*Your goal*
Transcribe every line of text in the data below without changes, leaving out the pictures.

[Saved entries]
• • • •
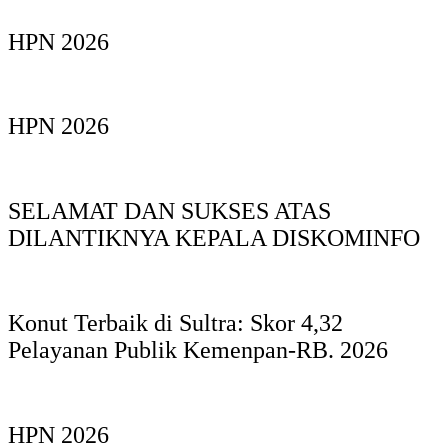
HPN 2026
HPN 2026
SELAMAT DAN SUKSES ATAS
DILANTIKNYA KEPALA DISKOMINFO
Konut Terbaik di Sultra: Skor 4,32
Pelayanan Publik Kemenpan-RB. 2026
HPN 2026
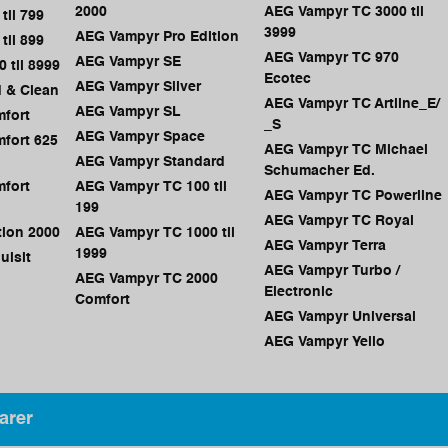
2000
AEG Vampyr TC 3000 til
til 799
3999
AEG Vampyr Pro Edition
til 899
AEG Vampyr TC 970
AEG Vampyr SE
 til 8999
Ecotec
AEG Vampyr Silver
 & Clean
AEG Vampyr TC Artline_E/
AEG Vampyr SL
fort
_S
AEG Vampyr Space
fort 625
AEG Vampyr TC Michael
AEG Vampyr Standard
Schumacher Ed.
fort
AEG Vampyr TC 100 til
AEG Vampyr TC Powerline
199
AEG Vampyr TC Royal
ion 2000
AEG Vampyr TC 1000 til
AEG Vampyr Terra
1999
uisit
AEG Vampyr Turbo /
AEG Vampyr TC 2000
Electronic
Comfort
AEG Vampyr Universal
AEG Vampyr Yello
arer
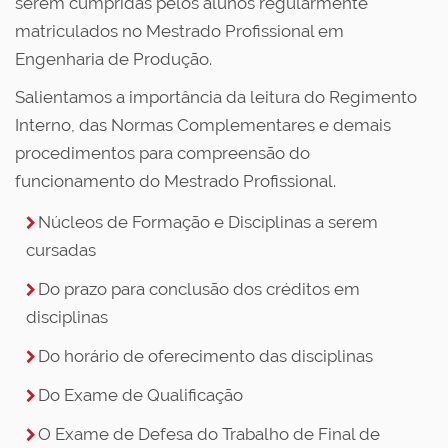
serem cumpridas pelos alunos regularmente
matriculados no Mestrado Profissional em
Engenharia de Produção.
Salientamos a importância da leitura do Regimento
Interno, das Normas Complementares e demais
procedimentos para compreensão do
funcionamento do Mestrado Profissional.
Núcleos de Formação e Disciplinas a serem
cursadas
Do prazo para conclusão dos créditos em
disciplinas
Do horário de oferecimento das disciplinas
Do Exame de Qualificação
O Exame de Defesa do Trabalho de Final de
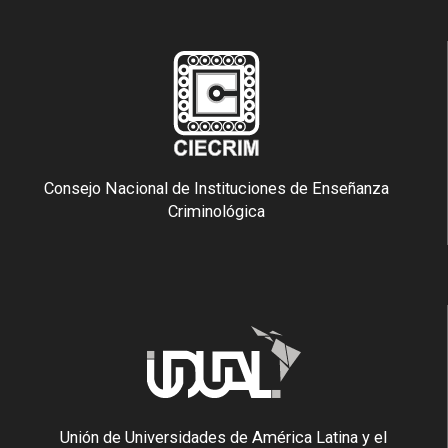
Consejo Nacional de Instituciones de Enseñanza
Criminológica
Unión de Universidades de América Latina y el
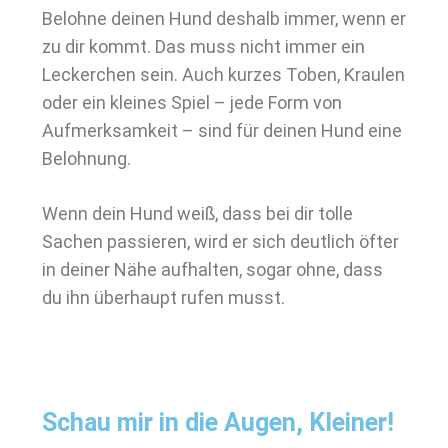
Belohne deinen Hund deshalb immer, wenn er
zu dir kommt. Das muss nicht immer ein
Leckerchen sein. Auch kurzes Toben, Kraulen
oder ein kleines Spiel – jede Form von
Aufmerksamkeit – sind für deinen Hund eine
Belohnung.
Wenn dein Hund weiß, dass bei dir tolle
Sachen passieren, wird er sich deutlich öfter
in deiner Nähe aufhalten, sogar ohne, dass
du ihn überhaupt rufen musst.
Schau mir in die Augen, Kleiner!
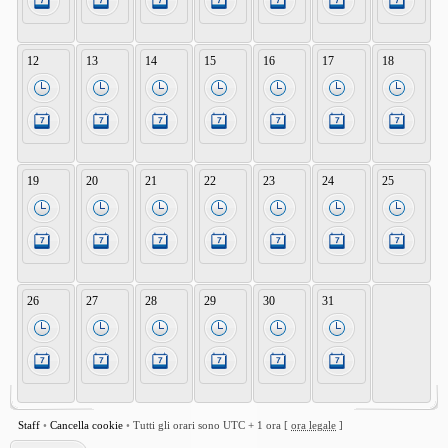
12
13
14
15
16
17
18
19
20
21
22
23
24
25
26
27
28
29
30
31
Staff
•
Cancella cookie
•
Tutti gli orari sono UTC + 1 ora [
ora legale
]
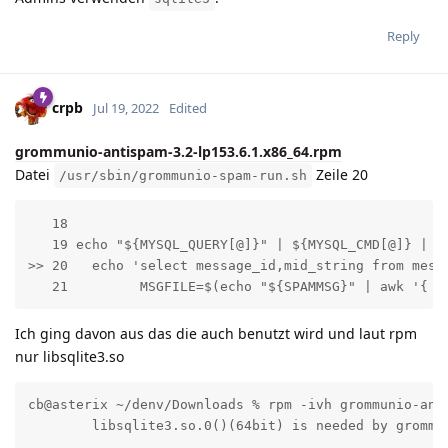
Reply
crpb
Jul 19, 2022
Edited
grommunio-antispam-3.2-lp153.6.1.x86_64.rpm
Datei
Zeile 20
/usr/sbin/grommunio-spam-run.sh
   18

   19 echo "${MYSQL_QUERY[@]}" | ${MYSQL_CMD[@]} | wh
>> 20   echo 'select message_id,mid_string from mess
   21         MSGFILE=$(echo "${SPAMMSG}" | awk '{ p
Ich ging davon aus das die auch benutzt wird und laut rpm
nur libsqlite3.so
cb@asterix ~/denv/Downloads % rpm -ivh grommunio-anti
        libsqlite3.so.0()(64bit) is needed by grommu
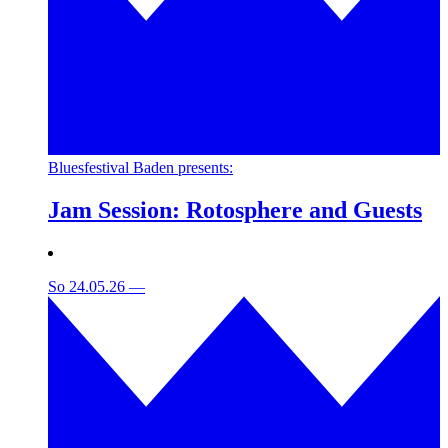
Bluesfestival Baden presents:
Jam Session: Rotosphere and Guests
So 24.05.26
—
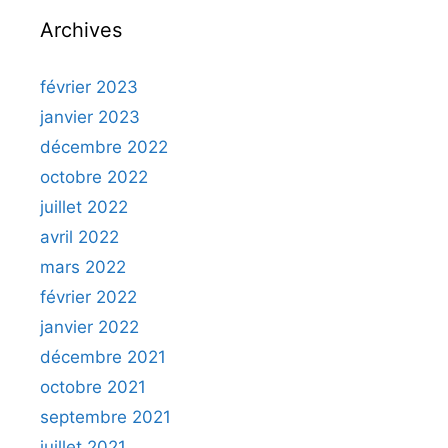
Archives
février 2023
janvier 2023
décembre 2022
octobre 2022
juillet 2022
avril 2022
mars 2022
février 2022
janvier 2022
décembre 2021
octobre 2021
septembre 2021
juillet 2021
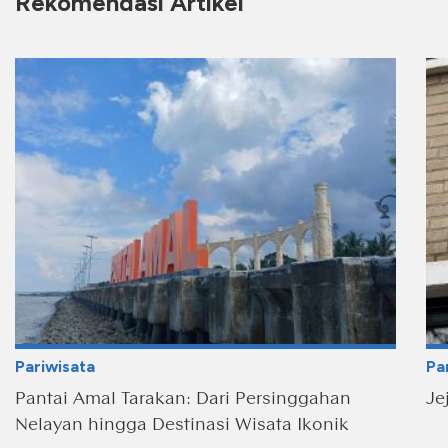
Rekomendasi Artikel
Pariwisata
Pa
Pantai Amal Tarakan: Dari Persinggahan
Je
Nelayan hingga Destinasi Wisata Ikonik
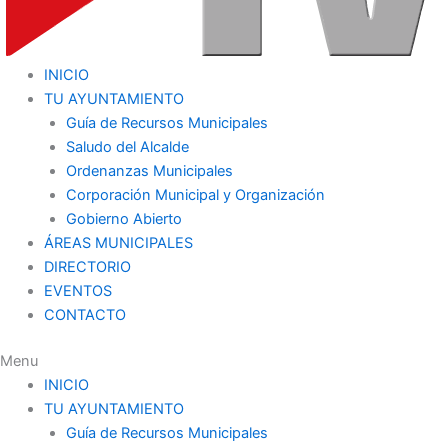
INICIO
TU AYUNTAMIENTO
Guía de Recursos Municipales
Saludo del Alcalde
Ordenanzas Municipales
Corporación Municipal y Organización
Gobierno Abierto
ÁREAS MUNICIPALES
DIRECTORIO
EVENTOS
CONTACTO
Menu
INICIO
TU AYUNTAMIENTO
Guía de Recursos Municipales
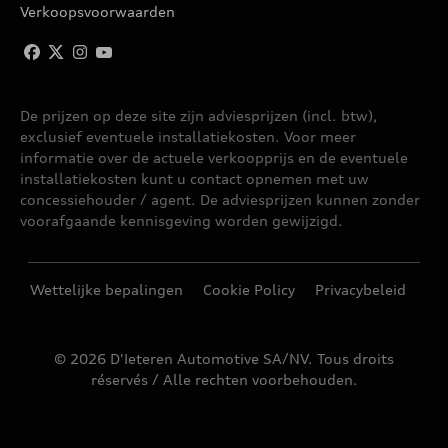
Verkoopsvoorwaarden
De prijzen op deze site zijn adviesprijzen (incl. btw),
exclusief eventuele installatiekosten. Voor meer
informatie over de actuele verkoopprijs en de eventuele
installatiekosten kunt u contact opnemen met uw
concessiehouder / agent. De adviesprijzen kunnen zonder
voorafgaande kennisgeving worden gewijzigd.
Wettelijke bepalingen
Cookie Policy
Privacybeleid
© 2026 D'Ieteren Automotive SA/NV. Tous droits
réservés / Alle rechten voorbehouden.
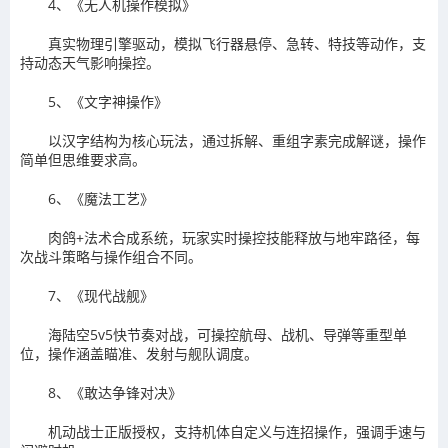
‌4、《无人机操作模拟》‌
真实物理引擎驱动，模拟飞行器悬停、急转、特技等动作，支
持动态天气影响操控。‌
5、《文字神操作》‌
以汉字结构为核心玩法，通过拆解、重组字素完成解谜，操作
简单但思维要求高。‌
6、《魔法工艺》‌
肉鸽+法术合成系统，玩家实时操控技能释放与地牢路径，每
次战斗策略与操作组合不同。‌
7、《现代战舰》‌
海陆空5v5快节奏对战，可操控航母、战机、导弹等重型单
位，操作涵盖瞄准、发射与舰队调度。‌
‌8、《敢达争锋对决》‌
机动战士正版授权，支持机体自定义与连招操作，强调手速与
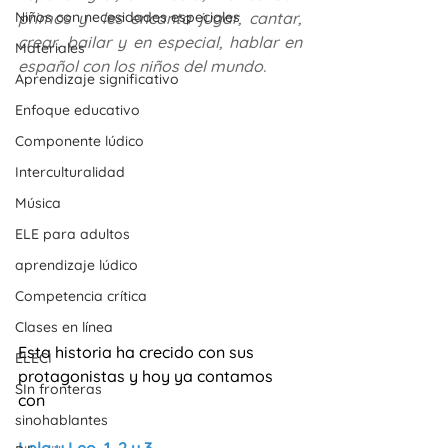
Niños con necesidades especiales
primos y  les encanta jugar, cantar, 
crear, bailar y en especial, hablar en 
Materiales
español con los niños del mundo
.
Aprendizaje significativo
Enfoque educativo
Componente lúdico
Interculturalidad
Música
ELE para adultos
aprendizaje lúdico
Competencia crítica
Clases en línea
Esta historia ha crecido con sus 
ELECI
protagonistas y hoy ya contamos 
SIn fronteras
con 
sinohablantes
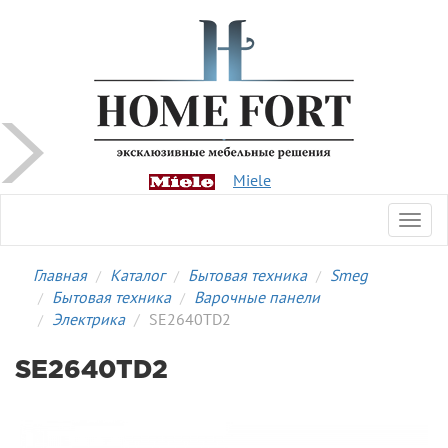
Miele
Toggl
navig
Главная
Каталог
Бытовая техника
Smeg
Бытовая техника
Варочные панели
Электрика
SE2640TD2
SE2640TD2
• • • •
*Exercise response*
HPN 2026
HPN 2026
SELAMAT DAN SUKSES ATAS
DILANTIKNYA KEPALA DISKOMINFO
Konut Terbaik di Sultra: Skor 4,32
Pelayanan Publik Kemenpan-RB. 2026
HPN 2026
2000
AEG Vampyr TC 3000 til
til 799
3999
AEG Vampyr Pro Edition
til 899
AEG Vampyr TC 970
AEG Vampyr SE
 til 8999
Ecotec
AEG Vampyr Silver
 & Clean
AEG Vampyr TC Artline_E/
AEG Vampyr SL
fort
_S
AEG Vampyr Space
fort 625
AEG Vampyr TC Michael
AEG Vampyr Standard
Schumacher Ed.
fort
AEG Vampyr TC 100 til
AEG Vampyr TC Powerline
199
AEG Vampyr TC Royal
ion 2000
AEG Vampyr TC 1000 til
AEG Vampyr Terra
1999
uisit
AEG Vampyr Turbo /
AEG Vampyr TC 2000
Electronic
Comfort
AEG Vampyr Universal
AEG Vampyr Yello
arer
serem cumpridas pelos alunos regularmente
matriculados no Mestrado Profissional em
Engenharia de Produção.
Salientamos a importância da leitura do Regimento
Interno, das Normas Complementares e demais
procedimentos para compreensão do
funcionamento do Mestrado Profissional.
Núcleos de Formação e Disciplinas a serem
cursadas
Do prazo para conclusão dos créditos em
disciplinas
Do horário de oferecimento das disciplinas
Do Exame de Qualificação
O Exame de Defesa do Trabalho de Final de
Consejo Nacional de Instituciones de Enseñanza
Criminológica
Unión de Universidades de América Latina y el
Belohne deinen Hund deshalb immer, wenn er
zu dir kommt. Das muss nicht immer ein
Leckerchen sein. Auch kurzes Toben, Kraulen
oder ein kleines Spiel – jede Form von
Aufmerksamkeit – sind für deinen Hund eine
Belohnung.
Wenn dein Hund weiß, dass bei dir tolle
Sachen passieren, wird er sich deutlich öfter
in deiner Nähe aufhalten, sogar ohne, dass
du ihn überhaupt rufen musst.
Schau mir in die Augen, Kleiner!
12
13
14
15
16
17
18
19
20
21
22
23
24
25
26
27
28
29
30
31
Staff
•
Cancella cookie
•
Tutti gli orari sono UTC + 1 ora [
ora legale
]
Reply
crpb
Jul 19, 2022
Edited
grommunio-antispam-3.2-lp153.6.1.x86_64.rpm
Datei
Zeile 20
/usr/sbin/grommunio-spam-run.sh
   18

   19 echo "${MYSQL_QUERY[@]}" | ${MYSQL_CMD[@]} | wh
>> 20   echo 'select message_id,mid_string from mess
   21         MSGFILE=$(echo "${SPAMMSG}" | awk '{ p
Ich ging davon aus das die auch benutzt wird und laut rpm
nur libsqlite3.so
cb@asterix ~/denv/Downloads % rpm -ivh grommunio-anti
        libsqlite3.so.0()(64bit) is needed by grommu
Bluesfestival Baden presents:
Jam Session: Rotosphere and Guests
So 24.05.26
—
Archives
février 2023
janvier 2023
décembre 2022
octobre 2022
juillet 2022
avril 2022
mars 2022
février 2022
janvier 2022
décembre 2021
octobre 2021
septembre 2021
juillet 2021
Rekomendasi Artikel
Pariwisata
Pa
Pantai Amal Tarakan: Dari Persinggahan
Je
Nelayan hingga Destinasi Wisata Ikonik
INICIO
TU AYUNTAMIENTO
Guía de Recursos Municipales
Saludo del Alcalde
Ordenanzas Municipales
Corporación Municipal y Organización
Gobierno Abierto
ÁREAS MUNICIPALES
DIRECTORIO
EVENTOS
CONTACTO
Menu
INICIO
TU AYUNTAMIENTO
Guía de Recursos Municipales
Verkoopsvoorwaarden
De prijzen op deze site zijn adviesprijzen (incl. btw),
exclusief eventuele installatiekosten. Voor meer
informatie over de actuele verkoopprijs en de eventuele
installatiekosten kunt u contact opnemen met uw
concessiehouder / agent. De adviesprijzen kunnen zonder
voorafgaande kennisgeving worden gewijzigd.
Wettelijke bepalingen
Cookie Policy
Privacybeleid
© 2026 D'Ieteren Automotive SA/NV. Tous droits
réservés / Alle rechten voorbehouden.
‌4、《无人机操作模拟》‌
真实物理引擎驱动，模拟飞行器悬停、急转、特技等动作，支
持动态天气影响操控。‌
5、《文字神操作》‌
以汉字结构为核心玩法，通过拆解、重组字素完成解谜，操作
简单但思维要求高。‌
6、《魔法工艺》‌
肉鸽+法术合成系统，玩家实时操控技能释放与地牢路径，每
次战斗策略与操作组合不同。‌
7、《现代战舰》‌
海陆空5v5快节奏对战，可操控航母、战机、导弹等重型单
位，操作涵盖瞄准、发射与舰队调度。‌
‌8、《敢达争锋对决》‌
机动战士正版授权，支持机体自定义与连招操作，强调手速与
Niños con necesidades especiales
primos y  les encanta jugar, cantar, 
crear, bailar y en especial, hablar en 
Materiales
español con los niños del mundo
.
Aprendizaje significativo
Enfoque educativo
Componente lúdico
Interculturalidad
Música
ELE para adultos
aprendizaje lúdico
Competencia crítica
Clases en línea
Esta historia ha crecido con sus 
ELECI
protagonistas y hoy ya contamos 
SIn fronteras
con 
sinohablantes
Miele
Toggl
navig
Главная
Каталог
Бытовая техника
Smeg
Бытовая техника
Варочные панели
Электрика
SE2640TD2
SE2640TD2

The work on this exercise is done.